What is expected:
Edit the data below by replacing "bounding box" with "enclosing rectangle" and leaving everything else unchanged.

Element and region listings
============================================================
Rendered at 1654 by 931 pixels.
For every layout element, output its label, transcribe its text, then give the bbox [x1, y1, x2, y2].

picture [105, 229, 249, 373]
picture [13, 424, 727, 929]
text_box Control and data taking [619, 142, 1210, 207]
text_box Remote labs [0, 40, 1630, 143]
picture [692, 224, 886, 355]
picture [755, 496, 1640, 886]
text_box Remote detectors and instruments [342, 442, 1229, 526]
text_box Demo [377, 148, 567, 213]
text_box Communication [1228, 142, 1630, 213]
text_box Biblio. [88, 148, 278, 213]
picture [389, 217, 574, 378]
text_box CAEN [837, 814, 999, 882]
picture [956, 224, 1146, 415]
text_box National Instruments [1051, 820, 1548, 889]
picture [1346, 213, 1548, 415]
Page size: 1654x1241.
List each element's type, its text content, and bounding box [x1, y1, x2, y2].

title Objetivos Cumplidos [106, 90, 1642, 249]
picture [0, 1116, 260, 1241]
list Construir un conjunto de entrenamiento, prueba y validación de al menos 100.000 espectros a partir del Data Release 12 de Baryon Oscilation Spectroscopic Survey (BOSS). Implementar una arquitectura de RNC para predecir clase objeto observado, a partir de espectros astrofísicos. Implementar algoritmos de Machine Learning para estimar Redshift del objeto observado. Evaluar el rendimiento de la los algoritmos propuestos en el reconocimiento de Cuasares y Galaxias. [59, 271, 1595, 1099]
============================================================
Result below:
Rendered at 1654 by 931 pixels.
For every layout element, output its label, transcribe its text, then give the bbox [x1, y1, x2, y2].

picture [105, 229, 249, 373]
picture [13, 424, 727, 929]
text_box Control and data taking [619, 142, 1210, 207]
text_box Remote labs [0, 40, 1630, 143]
picture [692, 224, 886, 355]
picture [755, 496, 1640, 886]
text_box Remote detectors and instruments [342, 442, 1229, 526]
text_box Demo [377, 148, 567, 213]
text_box Communication [1228, 142, 1630, 213]
text_box Biblio. [88, 148, 278, 213]
picture [389, 217, 574, 378]
text_box CAEN [837, 814, 999, 882]
picture [956, 224, 1146, 415]
text_box National Instruments [1051, 820, 1548, 889]
picture [1346, 213, 1548, 415]
Page size: 1654x1241.
List each element's type, its text content, and enclosing rectangle [x1, y1, x2, y2].

title Objetivos Cumplidos [106, 90, 1642, 249]
picture [0, 1116, 260, 1241]
list Construir un conjunto de entrenamiento, prueba y validación de al menos 100.000 espectros a partir del Data Release 12 de Baryon Oscilation Spectroscopic Survey (BOSS). Implementar una arquitectura de RNC para predecir clase objeto observado, a partir de espectros astrofísicos. Implementar algoritmos de Machine Learning para estimar Redshift del objeto observado. Evaluar el rendimiento de la los algoritmos propuestos en el reconocimiento de Cuasares y Galaxias. [59, 271, 1595, 1099]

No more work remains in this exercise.